De Renault Mégane was sinds begin 2013 bij Nh1816 verzekerd. De exacte datum is onbekend. Op 6 mei dat jaar stuurt de verzekeraar een brief dat de premie-incasso voor de auto mislukt was en dat het geld binnen 45 dagen na de factuurdatum binnen moet zijn om dekking te behouden. Op 30 mei volgt er nog een brief waarin de verzekeraar zegt dat de premie ‘binnen 14 dagen na briefdatum’ geïncasseerd moet zijn.
Betalen binnen veertien dagen
Voor de nieuwe maandpremie volgt hetzelfde proces. 31 mei verstuurt Nh1816 de eerste aanmaning, en op 1 juli de brief met een verzoek tot betaling binnen veertien dagen na briefdatum. De klant rijdt op 15 juni 2013 een andere auto aan, de schade bedraagt 4.710 euro. Nh1816 betaalt het slachtoffer en verhaalt de schade op de klant.
De zaak belandt in 2017 bij Kifid, dat de verzekeraar uit Oudkarspel in het gelijkt stelt. Volgens Kifid hield de dekking op toen de klant niet binnen veertien dagen na de tweede aanmaning betaalde. Gelukkig voor de klant: de uitspraak was niet bindend.
Eerste premie of vervolgpremie
De rechtbank in Rotterdam zette een streep door het Kifid-oordeel. Ten eerste was het niet duidelijk of de aanmaning betrekking had op de eerste premie of een vervolgpremie. Dat onderscheid is van belang, omdat bij wanbetaling van de eerste premie de verzekeringsovereenkomst niet tot stand is gekomen. Omdat Nh1816 de schade in eerste instantie wel uitkeerde, gaat de rechter er vanuit dat het ging om een vervolgpremie.
Eerste aanmaning telde niet
Een verzekeraar mag niet zomaar de dekking laten vervallen. In de tweede aanmaning moet een betaaltermijn van veertien dagen gegeven worden, aanvangend de dag ná de aanmaning. De twee brieven die Nh1816 stuurde waarin binnen 45 dagen betaald moet worden, voldoen niet. “Dat is een ander criterium dan de wet voorschrijft. Deze twee brieven hebben dus niet de schorsing of beëindiging van de dekking onder de polis bewerkstelligd”, schrijft de rechter.

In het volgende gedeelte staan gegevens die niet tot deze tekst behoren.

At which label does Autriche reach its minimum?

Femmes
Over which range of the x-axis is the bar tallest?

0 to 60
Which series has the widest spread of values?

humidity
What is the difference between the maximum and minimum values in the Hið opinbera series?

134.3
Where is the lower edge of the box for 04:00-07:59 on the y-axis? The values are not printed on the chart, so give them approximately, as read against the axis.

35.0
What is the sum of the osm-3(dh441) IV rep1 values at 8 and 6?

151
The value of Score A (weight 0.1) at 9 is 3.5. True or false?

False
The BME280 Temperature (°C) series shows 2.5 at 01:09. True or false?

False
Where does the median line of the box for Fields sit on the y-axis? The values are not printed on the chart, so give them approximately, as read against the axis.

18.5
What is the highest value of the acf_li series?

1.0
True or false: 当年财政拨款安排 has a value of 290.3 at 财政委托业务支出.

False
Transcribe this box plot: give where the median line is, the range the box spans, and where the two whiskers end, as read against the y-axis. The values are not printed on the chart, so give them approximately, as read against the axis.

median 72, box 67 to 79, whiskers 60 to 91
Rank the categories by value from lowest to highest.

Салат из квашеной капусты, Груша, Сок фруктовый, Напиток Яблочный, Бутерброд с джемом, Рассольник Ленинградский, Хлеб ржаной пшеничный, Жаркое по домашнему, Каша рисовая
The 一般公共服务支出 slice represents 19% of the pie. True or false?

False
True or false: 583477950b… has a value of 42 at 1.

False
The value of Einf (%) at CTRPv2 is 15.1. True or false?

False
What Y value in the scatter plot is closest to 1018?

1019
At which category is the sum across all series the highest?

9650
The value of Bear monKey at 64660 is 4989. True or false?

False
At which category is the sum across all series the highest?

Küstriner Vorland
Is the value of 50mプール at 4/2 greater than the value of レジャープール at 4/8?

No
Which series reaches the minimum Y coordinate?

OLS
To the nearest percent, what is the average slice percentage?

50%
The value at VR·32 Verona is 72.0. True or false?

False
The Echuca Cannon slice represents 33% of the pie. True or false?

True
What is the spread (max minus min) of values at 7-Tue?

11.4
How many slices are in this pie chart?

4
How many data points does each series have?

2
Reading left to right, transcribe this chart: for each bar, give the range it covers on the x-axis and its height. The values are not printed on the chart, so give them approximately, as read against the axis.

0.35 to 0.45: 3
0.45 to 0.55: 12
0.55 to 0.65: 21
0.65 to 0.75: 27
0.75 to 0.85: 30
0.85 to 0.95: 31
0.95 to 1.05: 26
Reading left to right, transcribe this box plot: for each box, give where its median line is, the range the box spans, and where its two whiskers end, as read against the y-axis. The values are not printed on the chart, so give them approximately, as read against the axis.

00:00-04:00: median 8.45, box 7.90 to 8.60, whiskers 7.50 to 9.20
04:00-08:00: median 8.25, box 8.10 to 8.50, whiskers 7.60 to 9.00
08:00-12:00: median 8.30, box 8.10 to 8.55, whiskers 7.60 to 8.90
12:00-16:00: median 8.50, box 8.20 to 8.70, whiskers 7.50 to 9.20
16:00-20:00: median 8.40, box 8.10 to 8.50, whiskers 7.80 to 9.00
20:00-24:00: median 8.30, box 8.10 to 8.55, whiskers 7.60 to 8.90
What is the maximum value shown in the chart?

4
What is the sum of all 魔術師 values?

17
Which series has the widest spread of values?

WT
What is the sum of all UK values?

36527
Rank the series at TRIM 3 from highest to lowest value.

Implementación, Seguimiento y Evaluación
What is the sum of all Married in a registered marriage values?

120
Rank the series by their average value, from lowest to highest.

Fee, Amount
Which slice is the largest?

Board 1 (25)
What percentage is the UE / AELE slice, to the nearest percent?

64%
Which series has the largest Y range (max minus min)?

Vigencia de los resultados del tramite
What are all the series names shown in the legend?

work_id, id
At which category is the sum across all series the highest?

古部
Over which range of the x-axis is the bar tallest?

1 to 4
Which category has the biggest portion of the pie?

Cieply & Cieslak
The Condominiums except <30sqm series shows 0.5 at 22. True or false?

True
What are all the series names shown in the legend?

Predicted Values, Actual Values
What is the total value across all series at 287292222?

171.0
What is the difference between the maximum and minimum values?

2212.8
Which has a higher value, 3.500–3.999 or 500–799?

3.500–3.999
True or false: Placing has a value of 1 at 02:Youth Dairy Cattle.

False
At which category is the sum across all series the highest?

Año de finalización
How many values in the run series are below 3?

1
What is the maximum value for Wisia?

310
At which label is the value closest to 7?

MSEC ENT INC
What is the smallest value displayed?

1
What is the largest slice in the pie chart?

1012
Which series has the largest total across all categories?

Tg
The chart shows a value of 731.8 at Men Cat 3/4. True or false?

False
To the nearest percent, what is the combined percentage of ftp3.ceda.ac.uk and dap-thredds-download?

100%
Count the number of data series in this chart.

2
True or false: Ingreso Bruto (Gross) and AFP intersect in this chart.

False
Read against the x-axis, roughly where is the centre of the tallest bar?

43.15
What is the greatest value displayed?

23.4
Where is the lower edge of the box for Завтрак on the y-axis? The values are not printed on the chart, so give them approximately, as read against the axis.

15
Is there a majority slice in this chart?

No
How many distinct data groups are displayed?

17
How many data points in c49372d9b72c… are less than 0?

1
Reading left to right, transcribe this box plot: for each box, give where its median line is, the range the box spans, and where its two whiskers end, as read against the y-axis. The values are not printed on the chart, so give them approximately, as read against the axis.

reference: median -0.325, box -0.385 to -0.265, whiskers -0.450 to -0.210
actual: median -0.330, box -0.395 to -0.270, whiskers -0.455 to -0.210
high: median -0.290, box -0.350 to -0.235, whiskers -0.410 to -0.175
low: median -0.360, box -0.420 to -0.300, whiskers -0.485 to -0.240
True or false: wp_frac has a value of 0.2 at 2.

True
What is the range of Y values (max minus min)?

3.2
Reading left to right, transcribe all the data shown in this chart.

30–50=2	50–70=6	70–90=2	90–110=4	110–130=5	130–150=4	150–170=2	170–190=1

Vervolgaanmaningen verkeerd geformuleerd
De vervolgaanmaningen doorstaan evenmin de wettelijke toets. Er is een verschil tussen veertien dagen ná de aanmaning en veertien dagen na briefdatum, zoals Nh1816 omschreef. “Dat is een relevant verschil. Een aanmaning is een tot een bepaalde persoon gerichte verklaring. Een dergelijke verklaring moet, om haar werking te hebben, de wederpartij hebben bereikt […]. Dit betekent dat de termijn van 14 dagen pas kan gaan lopen na ontvangst van de aanmaning. En dat zal niet de briefdatum zijn.
Post pleegt niet dezelfde dag bezorgd te worden, maar één of (zelfs) meer dagen later. De handelwijze van [Nh1816] is in strijd met de wet: gedaagde is geen termijn van 14 dagen gegund, maar een termijn van 14 dagen minus de tijd die de brieven nodig hebben om gedaagde te bereiken. Het [...] niet-bindende advies van het Kifid miskent dit en gaat in zoverre uit van een onjuiste rechtsopvatting.”
De vordering van de verzekeraar wordt afgewezen. Nh1816 moet daarnaast de juridische kosten van de consument en de proceskosten vergoeden.